The fluid that leaves the blood consists of plasma with dissolved nutrients and oxygen. All the red blood cells, platelets and most of the white blood cells remain in the blood, as do the plasma proteins. These are too large to be pushed out through the gaps in the capillaries.

The fluid that leaves the capillary is known as the tissue fluid. This fluid surrounds the body cells, so exchange of gases and nutrients can occur across the cell surface membrane. This exchange occurs by diffusion and facilitated diffusion. Oxygen and nutrients enter the cells; carbon dioxide and other wastes leave the cells.

The hydrostatic pressure of the blood is not the only force acting on the fluid. The tissue fluid itself has some hydrostatic pressure which will push the fluid back into the capillaries.

Both the blood and tissue fluid contain solutes, giving them a negative water potential. Pure water has a water potential of 0 kPa. As other substances are dissolved in water this decreases the water potential and gives it a negative reading, the more negative a water potential the less water there is and more solutes. Water will always move towards the more negative potential.
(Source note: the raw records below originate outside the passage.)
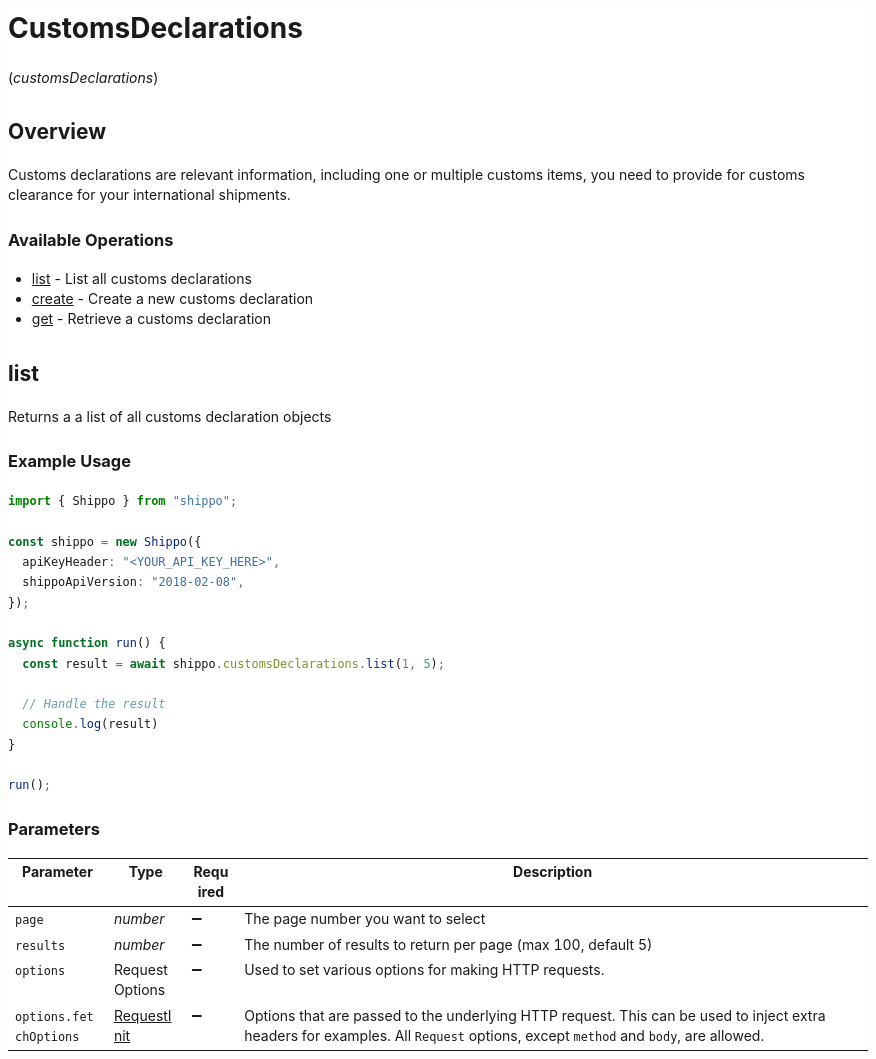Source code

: # CustomsDeclarations
(*customsDeclarations*)

## Overview

Customs declarations are relevant information, including one or multiple customs items, you need to provide for 
customs clearance for your international shipments.
<SchemaDefinition schemaRef="#/components/schemas/CustomsDeclaration"/>

### Available Operations

* [list](#list) - List all customs declarations
* [create](#create) - Create a new customs declaration
* [get](#get) - Retrieve a customs declaration

## list

Returns a a list of all customs declaration objects

### Example Usage

```typescript
import { Shippo } from "shippo";

const shippo = new Shippo({
  apiKeyHeader: "<YOUR_API_KEY_HERE>",
  shippoApiVersion: "2018-02-08",
});

async function run() {
  const result = await shippo.customsDeclarations.list(1, 5);

  // Handle the result
  console.log(result)
}

run();
```

### Parameters

| Parameter                                                                                                                                                                      | Type                                                                                                                                                                           | Required                                                                                                                                                                       | Description                                                                                                                                                                    |
| ------------------------------------------------------------------------------------------------------------------------------------------------------------------------------ | ------------------------------------------------------------------------------------------------------------------------------------------------------------------------------ | ------------------------------------------------------------------------------------------------------------------------------------------------------------------------------ | ------------------------------------------------------------------------------------------------------------------------------------------------------------------------------ |
| `page`                                                                                                                                                                         | *number*                                                                                                                                                                       | :heavy_minus_sign:                                                                                                                                                             | The page number you want to select                                                                                                                                             |
| `results`                                                                                                                                                                      | *number*                                                                                                                                                                       | :heavy_minus_sign:                                                                                                                                                             | The number of results to return per page (max 100, default 5)                                                                                                                  |
| `options`                                                                                                                                                                      | RequestOptions                                                                                                                                                                 | :heavy_minus_sign:                                                                                                                                                             | Used to set various options for making HTTP requests.                                                                                                                          |
| `options.fetchOptions`                                                                                                                                                         | [RequestInit](https://developer.mozilla.org/en-US/docs/Web/API/Request/Request#options)                                                                                        | :heavy_minus_sign:                                                                                                                                                             | Options that are passed to the underlying HTTP request. This can be used to inject extra headers for examples. All `Request` options, except `method` and `body`, are allowed. |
The water potential of the tissue fluid is less negative than that of the blood. This means that water tends to move back into the blood from the tissue fluid via osmosis, down the water potential gradient. This fluid that moves back into the capillary carries any waste substances such are carbon dioxide that has left the cells. Despite what was said above this occurs at BOTH the arteriole and venuloe end of the capillary but the difference is that when your think of the NET flow of water it accounts for a larger proportion of movement at the venuole end.